F1 GP Monaco, incidente Leclerc: il furioso team radio di Verstappen

Max Verstappen ha dovuto abortire il suo giro veloce a causa dell’incidente di Leclerc: la rabbia del pilota Red Bull

Verstappen
Verstappen (Getty Images)

Charles Leclerc in pole, almeno per una notte. Guizzo improvviso della Ferrari che nelle qualifiche del Gp di Monaco piazza il suo numero 16 davanti a tutti e Carlos Sainz in quarta posizione. Pole per il pilota di casa con la Rossa che partirà nuovamente davanti a tutti dopo due anni di attesa. Una gioia rovinata dall’ultimo giro di Leclerc, durante il quale è arrivato lo schianto.

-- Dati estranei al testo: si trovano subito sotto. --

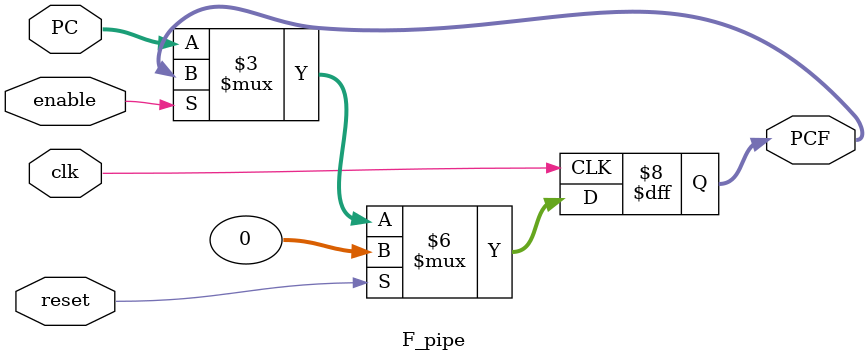
<source format=v>
module F_pipe(clk, reset, enable, PC, PCF);

input clk, reset, enable;
input [31:0] PC;
output reg [31:0] PCF;

always @ (posedge clk)
begin
if (reset)
PCF <= 0;

else if (enable)
PCF <= PCF;

else
PCF <= PC;

end

endmodule

</source>
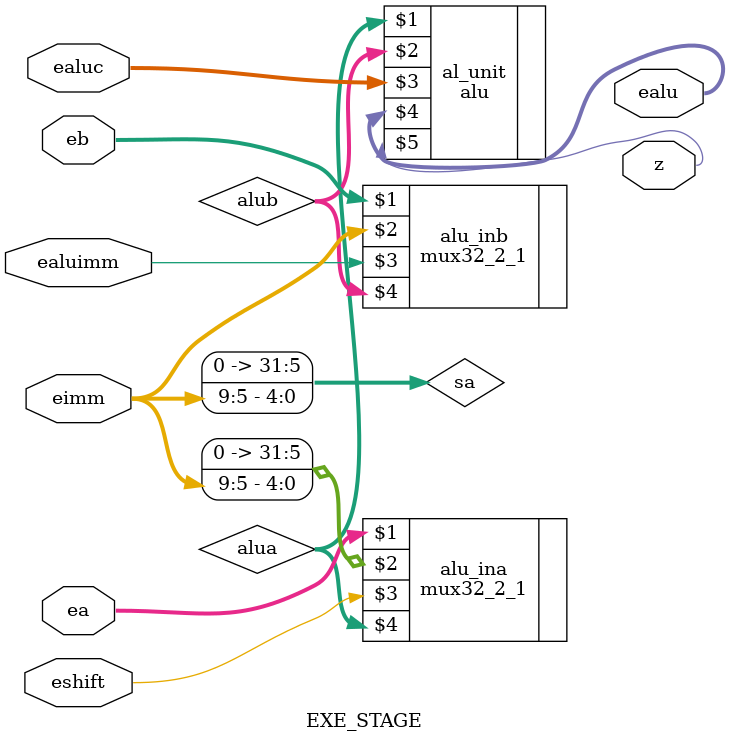
<source format=v>
`timescale 1ns / 1ps
module EXE_STAGE(ealuc,ealuimm,ea,eb,eimm,eshift,ealu,z
    );
	 input [31:0] ea,eb,eimm;		//ea-ÓÉ¼Ä´æÆ÷¶Á³öµÄ²Ù×÷Êýa£»eb-ÓÉ¼Ä´æÆ÷¶Á³öµÄ²Ù×÷Êýa£»eimm-¾­¹ýÀ©Õ¹µÄÁ¢¼´Êý£»
	 input [2:0] ealuc;		//ALU¿ØÖÆÂë
	 input ealuimm,eshift;		//ALUÊäÈë²Ù×÷ÊýµÄ¶àÂ·Ñ¡ÔñÆ÷
	 output [31:0] ealu;		//alu²Ù×÷Êä³ö
	 output z;
	 
	 wire [31:0] alua,alub,sa;

	 assign sa={26'b0,eimm[9:5]};//ÒÆÎ»Î»ÊýµÄÉú³É

	 mux32_2_1 alu_ina (ea,sa,eshift,alua);//Ñ¡ÔñALU a¶ËµÄÊý¾ÝÀ´Ô´
	 mux32_2_1 alu_inb (eb,eimm,ealuimm,alub);//Ñ¡ÔñALU b¶ËµÄÊý¾ÝÀ´Ô´
 	 alu al_unit (alua,alub,ealuc,ealu,z);//ALU
	 
endmodule
</source>
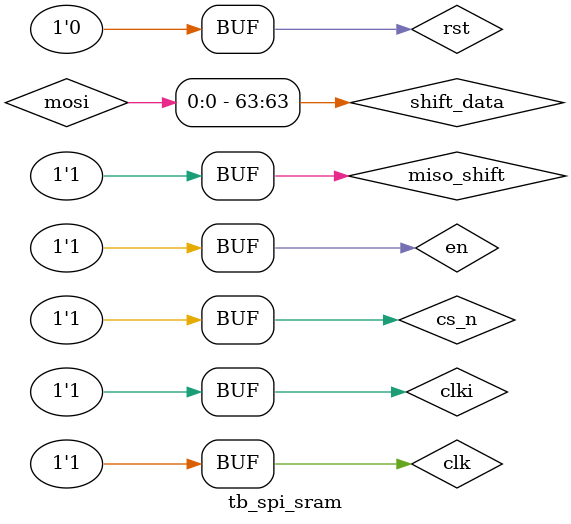
<source format=sv>
`resetall
`timescale 1ns / 1ps
`default_nettype none

module tb_spi_sram();

// insure clock starts without posedge @ time 0 to avoid race conditions
// first posedge will be @PERIOD ns
logic clki;
always begin
    #5 clki = 0;
    #5 clki = 1;
end

wire clk;
assign #1 clk = clki;

logic rst;

logic en;
logic cs_n;
wire mosi;
wire miso;

wire [23:0]mem_addr;
wire       mem_en;
wire       mem_wr;
wire  [7:0]mem_wdata;
reg   [7:0]mem_rdata;

spi_sram_slave spi_sram_slave_inst (
   .clk,
   .clk2 (~clk),
   .rst,
   .en,
   .en2 (en),
   .cs_n,
   .mosi,
   .miso,
   .mem_addr,
   .mem_en,
   .mem_wr,
   .mem_wdata,
   .mem_rdata
);


reg [7:0]mem[64*1024];
always_ff @(posedge clk) begin
    if (mem_en) begin
        if (mem_wr)
            mem[mem_addr[15:0]] <= mem_wdata;
        mem_rdata <= mem[mem_addr[15:0]];
    end
end

logic miso_shift = 0;

initial begin
    #17 rst  = 1;
        en   = 0;
        cs_n = 1;
        mem['h407] = 'h77;
        mem['h408] = 'h88;
        mem['h409] = 'h99;
        mem['h40a] = 'haa;
        mem['h40b] = 'hbb;
        mem['h40c] = 'hcc;

   #100 rst = 0;
        en  = 1;

   #100 shift_data = { 8'h83, 24'h800409, 32'b0 };
        cs_n = 0;
   #320 miso_shift = 1;
   #160 cs_n = 1;

   #100 shift_data = { 8'h82, 24'h800405, 32'h11223344 };
        cs_n = 0;
   #640 cs_n = 1;

   #100 shift_data = { 8'h83, 24'h800405, 32'b0 };
        cs_n = 0;
   #640 cs_n = 1;

end

reg [63:0]shift_data;
always @(negedge clk) begin
    if (!cs_n)
        shift_data <= { shift_data, miso };
end
assign mosi = shift_data[63];

endmodule
`resetall

</source>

Grande paura per la scuderia di Maranello per le condizioni del cambio: la valutazione decisiva ci sarà domani mattina, ma al momento mentre scongiurata la necessità di sostituire il cambio, cosa che porterebbe la Ferrari a partire dalla sesta posizione. Proprio l’incidente di Leclerc ha spinto i commissari a sventolare la bandiera rossa ed ha stoppare con qualche secondo in anticipo le qualifiche. Una scelta che ha penalizzato Verstappen che era impegnato nel giro lanciato e sembrava balzare davanti a tutti.

LEGGI ANCHE >>> GP Monaco, Sainz deluso per le Qualifiche: lo sfogo del pilota Ferrari

F1 GP Monaco, Verstappen dopo l’incidente di LEclerc: “Mi dà fastidio”

Quando ha visto la bandiera rossa il pilota della Red Bull non è riuscito a trattenere la sua rabbia. Il team radio spiega meglio di ogni altra cosa la frustrazione di Verstappen che nel giro di pochi secondi ha visto svanire la possibilità di centrare la pole.

Nella comunicazione con i box, l’olandese non risparmia imprecazioni (bippate nel video) poi si lascia andare: “Sarebbe stato un giro perfetto“, la sua previsione. Dal muretto cercano di calmarlo, spiegando che Hamilton aveva chiuso in settima posizione e aggiungendo anche il dettaglio sulla possibile penalità a Leclerc: “Potrebbe sostituire il cambio“. Una consolazione che non centra in pieno l’obiettivo se Verstappen chiude la conversazione con un poco interpretabile: “Mi dà proprio fastidio“.